Witness & President DrawingTen years ago, I had the vision for a book on Whittaker Chambers and Ronald Reagan. I wanted to compare/contrast the pessimism of the former with the optimism of the latter. I also wanted to know just how much Chambers influenced Reagan.

I had read Chambers’s masterful autobiography, Witness, back in the mid-1980s. It affected me deeply.
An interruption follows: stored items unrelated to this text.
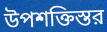
উপশক্তিস্তরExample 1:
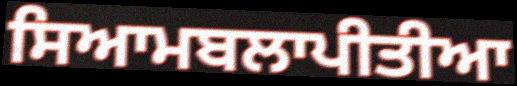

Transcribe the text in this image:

ਸਿਆਮਬਲਾਪੀਤੀਆ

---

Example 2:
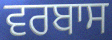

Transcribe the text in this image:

ਵਰਬਾਸ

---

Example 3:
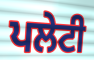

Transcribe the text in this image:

ਪਲੇਟੀ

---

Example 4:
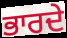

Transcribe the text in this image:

ਭਾਰਦੇ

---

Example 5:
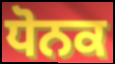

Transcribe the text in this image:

ਧੋਨਕ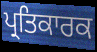
ਪ੍ਰਤਿਕਾਰਕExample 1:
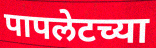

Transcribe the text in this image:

पापलेटच्या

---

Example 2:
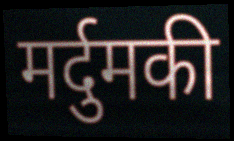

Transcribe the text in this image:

मर्दुमकी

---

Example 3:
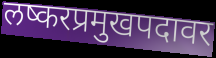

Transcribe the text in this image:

लष्करप्रमुखपदावर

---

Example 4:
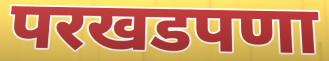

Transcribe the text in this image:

परखडपणा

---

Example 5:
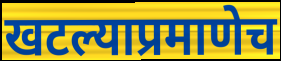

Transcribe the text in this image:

खटल्याप्रमाणेच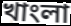
খাংলা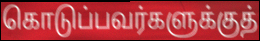
கொடுப்பவர்களுக்குத்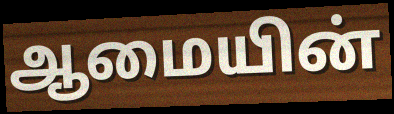
ஆமையின்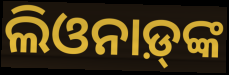
ଲିଓନାଡ଼୍‌ଙ୍କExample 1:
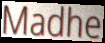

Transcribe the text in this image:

Madhe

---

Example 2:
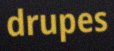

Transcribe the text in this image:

drupes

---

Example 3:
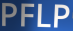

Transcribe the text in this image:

PFLP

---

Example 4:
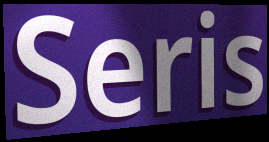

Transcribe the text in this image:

Seris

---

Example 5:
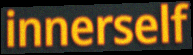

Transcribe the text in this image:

innerself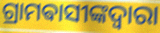
ଗ୍ରାମଵାସୀଙ୍କଦ୍ୱାରାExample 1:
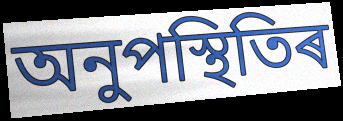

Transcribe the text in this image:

অনুপস্থিতিৰ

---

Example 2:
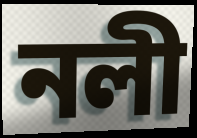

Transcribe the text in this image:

নলী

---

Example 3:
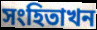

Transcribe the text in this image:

সংহিতাখন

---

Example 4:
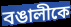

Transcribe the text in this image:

বঙালীকে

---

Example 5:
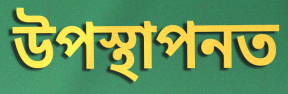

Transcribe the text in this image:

উপস্থাপনত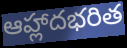
ఆహ్లాదభరిత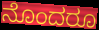
ನೊಂದರೂ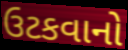
ઉટકવાનો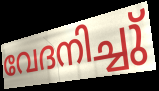
വേദനിച്ചു്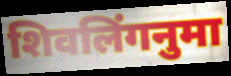
शिवलिंगनुमाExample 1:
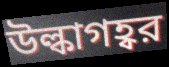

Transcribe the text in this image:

উল্কাগহ্বর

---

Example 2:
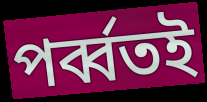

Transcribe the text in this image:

পর্ব্বতই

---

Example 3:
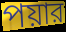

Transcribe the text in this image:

পয়ার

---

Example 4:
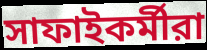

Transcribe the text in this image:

সাফাইকর্মীরা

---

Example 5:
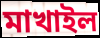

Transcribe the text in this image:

মাখাইলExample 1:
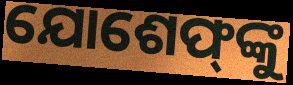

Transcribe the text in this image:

ଯୋଶେଫ୍‌ଙ୍କୁ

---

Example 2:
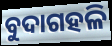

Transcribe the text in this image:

ବୁଦାଗହଳି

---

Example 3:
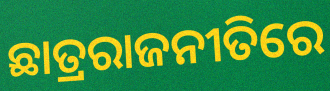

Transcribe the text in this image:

ଛାତ୍ରରାଜନୀତିରେ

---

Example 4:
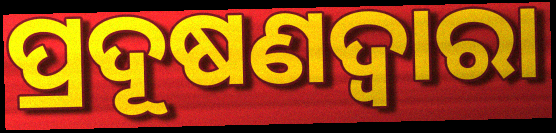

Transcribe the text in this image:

ପ୍ରଦୂଷଣଦ୍ବାରା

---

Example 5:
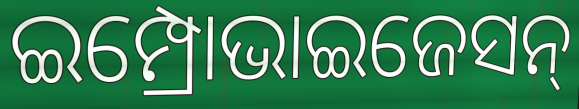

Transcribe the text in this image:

ଇମ୍ପ୍ରୋଭାଇଜେସନ୍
I also was very appreciative of the principles that guided Reagan in his life and administration, an appreciation that grew over time as the nation floundered under successors who weren’t as solidly grounded—and some of whom, like Bill Clinton, who never deserved the office in the first place and who destroyed the respect and esteem we should hold for the presidency.

I read everything else Chambers wrote—his journalistic essays and his posthumous work, Cold Friday. I researched diligently the papers of Reagan’s presidency at his library, combing through all his speeches, and read as many as I could of the myriad books about him that kept appearing.

It all came together, and now the result is The Witness and the President: Whittaker Chambers, Ronald Reagan, and the Future of Freedom. The book is now available through Amazon at this URL.

Am I relieved that this has now come to fruition? Absolutely. But this is more than merely the satisfaction of getting the book published; this is part of my effort to help our citizens understand basic Biblical principles upon which our society must be based.

Chambers left the Communist Underground and found the Christian faith. He gave witness to the need for Western civilization to return to the faith. Reagan, unlike Chambers, had a Christian upbringing. Whatever straying he may have done during his lifetime, he came back to that same solid foundation of faith that Chambers found.

These two men have a message for our generation. This book tells their stories and, I trust, will challenge you to think about the principles we must never lose.

I hope you will get a copy, read it carefully (it tells a good story, too), and ponder its message.